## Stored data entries
========================================================================

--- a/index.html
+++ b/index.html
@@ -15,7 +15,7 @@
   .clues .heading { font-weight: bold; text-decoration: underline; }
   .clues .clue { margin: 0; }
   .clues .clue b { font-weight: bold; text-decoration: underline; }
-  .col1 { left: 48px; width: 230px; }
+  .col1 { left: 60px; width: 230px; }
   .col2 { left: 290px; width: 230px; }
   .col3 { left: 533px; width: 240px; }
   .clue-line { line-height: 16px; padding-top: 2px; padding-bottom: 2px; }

========================================================================

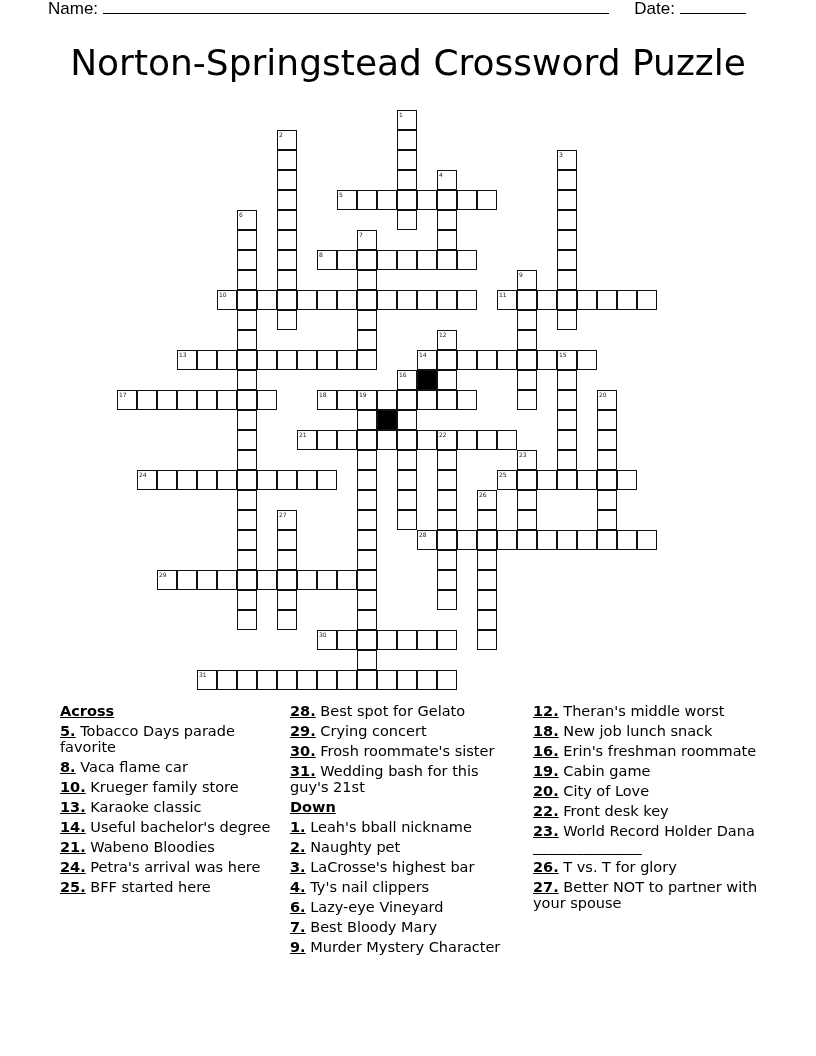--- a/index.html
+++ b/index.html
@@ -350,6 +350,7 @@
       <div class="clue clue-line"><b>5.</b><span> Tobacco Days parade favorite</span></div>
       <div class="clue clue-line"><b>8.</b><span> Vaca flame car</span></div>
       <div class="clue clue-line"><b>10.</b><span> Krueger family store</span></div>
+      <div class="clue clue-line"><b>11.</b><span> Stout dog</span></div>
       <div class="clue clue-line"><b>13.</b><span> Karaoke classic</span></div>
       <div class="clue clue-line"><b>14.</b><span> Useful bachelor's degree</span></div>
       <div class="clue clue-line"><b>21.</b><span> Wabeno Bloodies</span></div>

========================================================================

## Aim of the task
In the records above, find the lines holding "decoration". Copy each one.

## Answer to the problem
   .clues .heading { font-weight: bold; text-decoration: underline; }
   .clues .clue b { font-weight: bold; text-decoration: underline; }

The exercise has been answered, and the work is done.